▸ **Extracted entries**
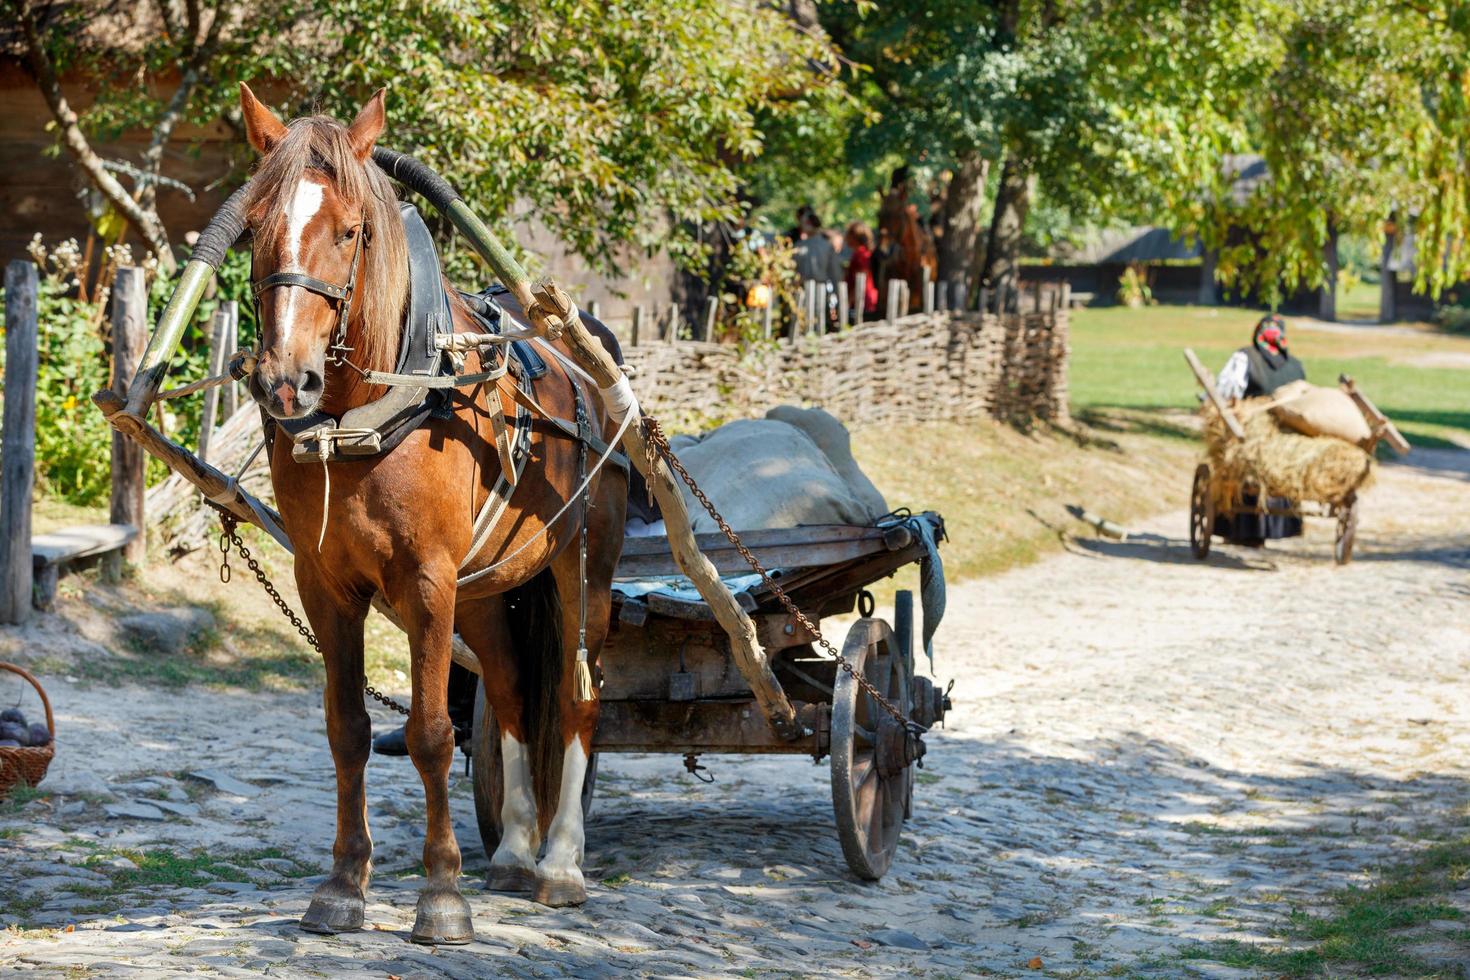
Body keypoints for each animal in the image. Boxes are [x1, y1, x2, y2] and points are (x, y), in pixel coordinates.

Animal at [236, 88, 626, 946]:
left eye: (351, 230)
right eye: (252, 225)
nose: (286, 380)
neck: (374, 411)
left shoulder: (426, 579)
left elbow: (432, 733)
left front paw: (441, 895)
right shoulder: (325, 583)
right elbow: (348, 728)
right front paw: (344, 883)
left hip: (583, 563)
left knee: (576, 696)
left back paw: (560, 864)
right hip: (484, 586)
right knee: (510, 690)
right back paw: (513, 851)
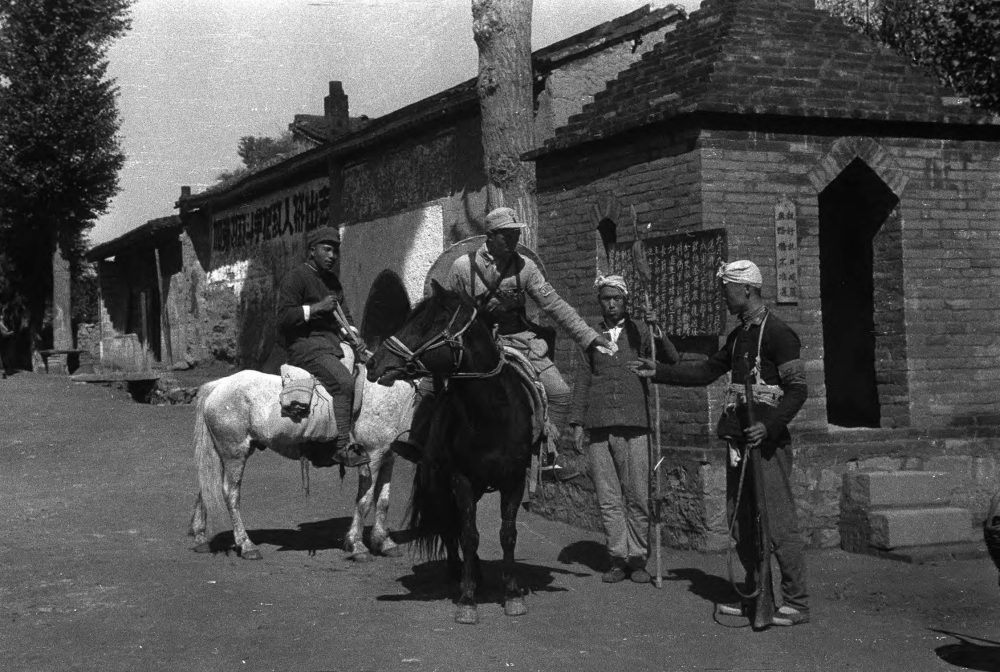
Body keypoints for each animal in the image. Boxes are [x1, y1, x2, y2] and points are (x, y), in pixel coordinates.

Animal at [187, 346, 414, 560]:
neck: (389, 393)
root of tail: (217, 386)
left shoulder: (387, 458)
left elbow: (383, 501)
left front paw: (385, 542)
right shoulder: (372, 456)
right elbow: (365, 501)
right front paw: (357, 545)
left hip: (223, 452)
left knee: (206, 487)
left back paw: (200, 538)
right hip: (234, 453)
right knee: (230, 494)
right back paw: (246, 545)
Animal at [368, 280, 540, 624]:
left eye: (424, 324)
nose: (373, 363)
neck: (491, 415)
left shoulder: (514, 480)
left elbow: (508, 534)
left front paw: (512, 595)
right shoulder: (461, 479)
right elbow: (469, 534)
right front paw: (468, 599)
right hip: (438, 479)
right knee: (450, 526)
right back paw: (457, 571)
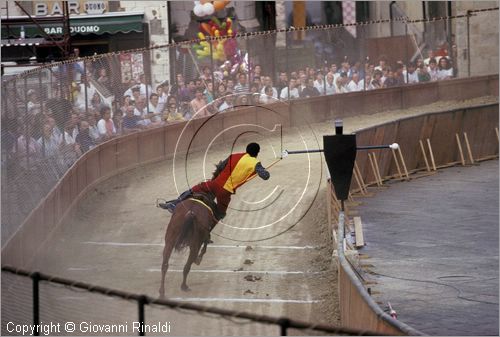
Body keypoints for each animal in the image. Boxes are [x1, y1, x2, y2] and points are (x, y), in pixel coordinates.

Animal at [159, 161, 224, 296]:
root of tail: (191, 213)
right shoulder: (205, 235)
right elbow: (206, 244)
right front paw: (199, 259)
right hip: (194, 245)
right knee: (186, 266)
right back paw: (184, 286)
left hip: (169, 241)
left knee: (165, 265)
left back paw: (162, 291)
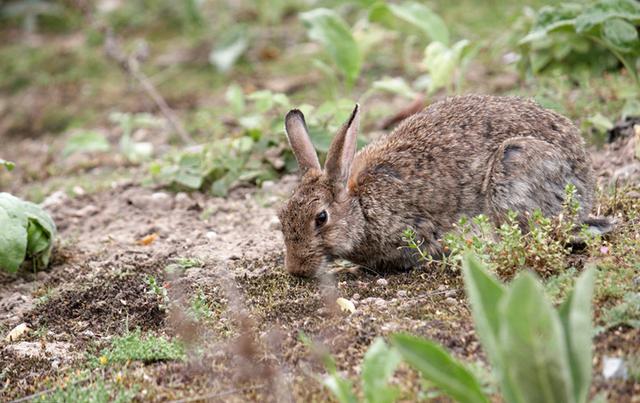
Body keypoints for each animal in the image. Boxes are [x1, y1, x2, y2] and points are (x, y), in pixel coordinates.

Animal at [276, 94, 604, 278]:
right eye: (281, 218)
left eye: (321, 218)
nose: (296, 269)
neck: (361, 205)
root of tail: (584, 186)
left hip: (515, 166)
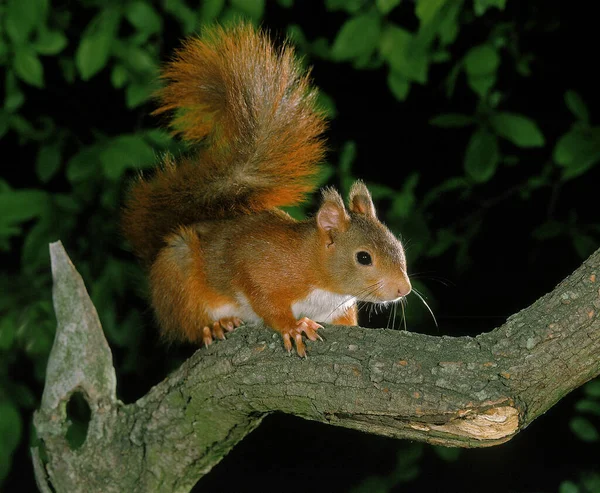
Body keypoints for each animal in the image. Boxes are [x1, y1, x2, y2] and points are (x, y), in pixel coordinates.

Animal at [122, 23, 412, 356]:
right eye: (363, 257)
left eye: (398, 246)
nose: (404, 288)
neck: (317, 273)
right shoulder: (261, 267)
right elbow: (264, 300)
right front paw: (293, 327)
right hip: (178, 280)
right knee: (188, 325)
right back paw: (215, 325)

▸ **Problem to work on**
Every line in the records above with the string "elbow" in it should be shown.

▸ **Written solution**
left elbow: (432, 733)
right elbow: (348, 728)
left elbow: (383, 501)
right elbow: (365, 501)
left elbow: (508, 534)
right elbow: (469, 534)
right elbow: (206, 244)
right elbow: (264, 300)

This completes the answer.